• [PROMPT]: The expected answer is a single number, namely how many lines in the data below hold the word "period".

BEGIN AVAILABLE DATA

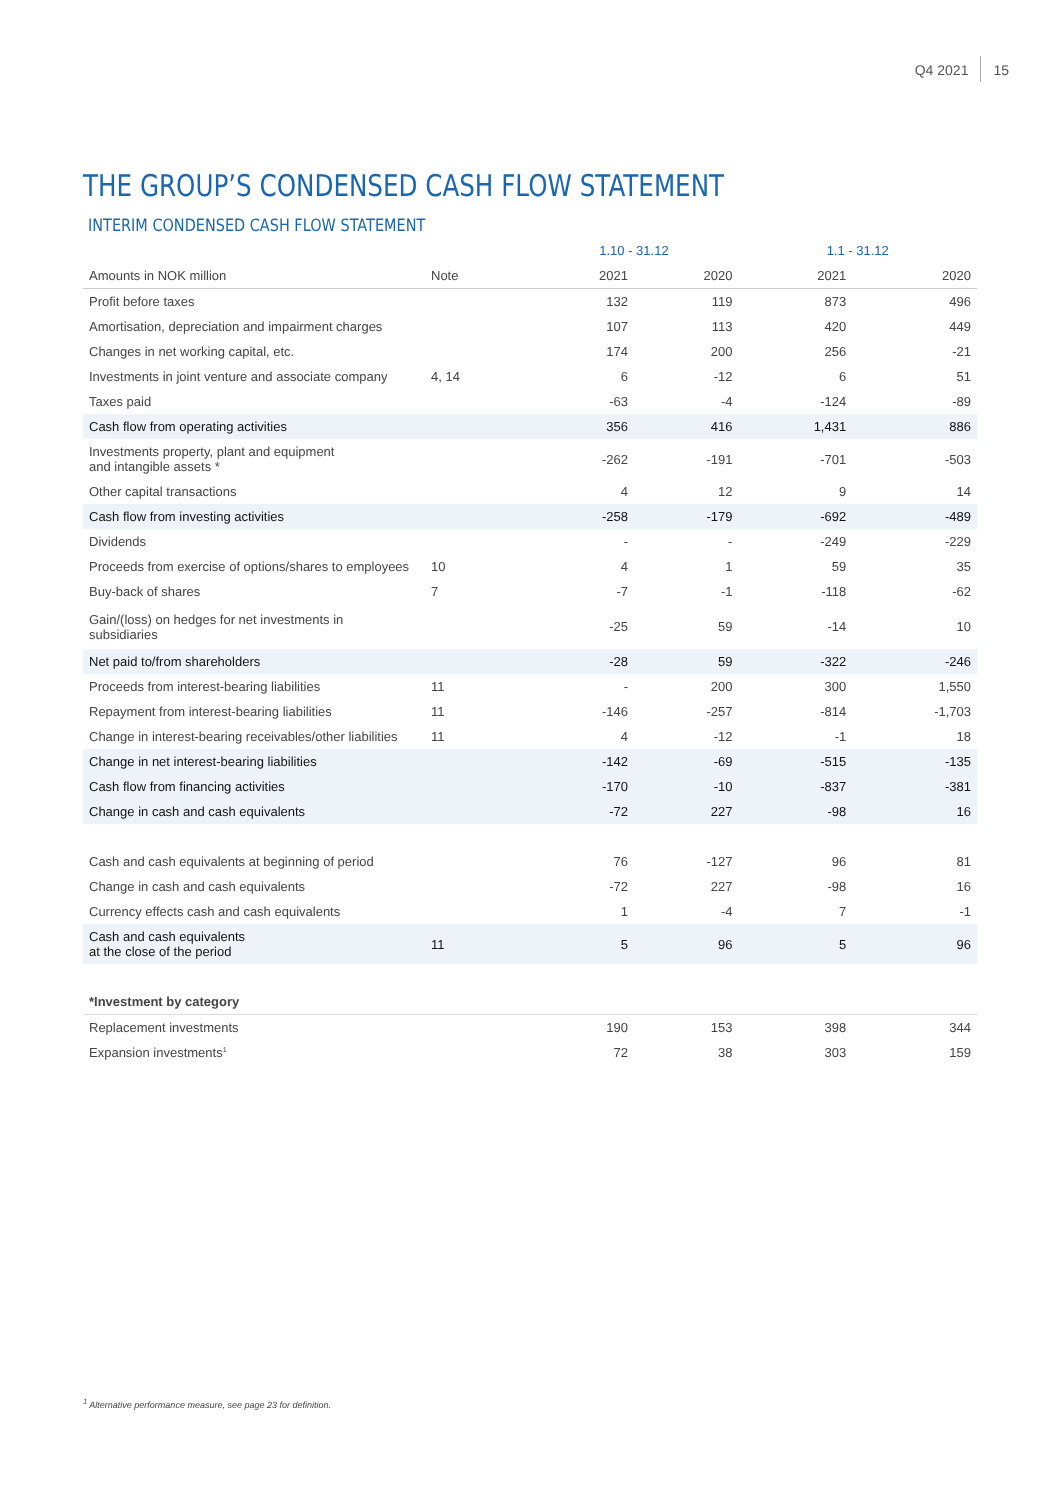Q4 2021 15
THE GROUP’S CONDENSED CASH FLOW STATEMENT
INTERIM CONDENSED CASH FLOW STATEMENT
| | | 1.10 - 31.12 | | 1.1 - 31.12 | |
| --- | --- | --- | --- | --- | --- |
| Amounts in NOK million | Note | 2021 | 2020 | 2021 | 2020 |
| Profit before taxes | | 132 | 119 | 873 | 496 |
| Amortisation, depreciation and impairment charges | | 107 | 113 | 420 | 449 |
| Changes in net working capital, etc. | | 174 | 200 | 256 | -21 |
| Investments in joint venture and associate company | 4, 14 | 6 | -12 | 6 | 51 |
| Taxes paid | | -63 | -4 | -124 | -89 |
| Cash flow from operating activities | | 356 | 416 | 1,431 | 886 |
| Investments property, plant and equipment and intangible assets * | | -262 | -191 | -701 | -503 |
| Other capital transactions | | 4 | 12 | 9 | 14 |
| Cash flow from investing activities | | -258 | -179 | -692 | -489 |
| Dividends | | - | - | -249 | -229 |
| Proceeds from exercise of options/shares to employees | 10 | 4 | 1 | 59 | 35 |
| Buy-back of shares | 7 | -7 | -1 | -118 | -62 |
| Gain/(loss) on hedges for net investments in subsidiaries | | -25 | 59 | -14 | 10 |
| Net paid to/from shareholders | | -28 | 59 | -322 | -246 |
| Proceeds from interest-bearing liabilities | 11 | - | 200 | 300 | 1,550 |
| Repayment from interest-bearing liabilities | 11 | -146 | -257 | -814 | -1,703 |
| Change in interest-bearing receivables/other liabilities | 11 | 4 | -12 | -1 | 18 |
| Change in net interest-bearing liabilities | | -142 | -69 | -515 | -135 |
| Cash flow from financing activities | | -170 | -10 | -837 | -381 |
| Change in cash and cash equivalents | | -72 | 227 | -98 | 16 |
| Cash and cash equivalents at beginning of period | | 76 | -127 | 96 | 81 |
| Change in cash and cash equivalents | | -72 | 227 | -98 | 16 |
| Currency effects cash and cash equivalents | | 1 | -4 | 7 | -1 |
| Cash and cash equivalents at the close of the period | 11 | 5 | 96 | 5 | 96 |
| *Investment by category | | | | | |
| Replacement investments | | 190 | 153 | 398 | 344 |
| Expansion investments<sup>1</sup> | | 72 | 38 | 303 | 159 |
<sup>1</sup> Alternative performance measure, see page 23 for definition.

END AVAILABLE DATA

• [ANSWER SPACE]: 2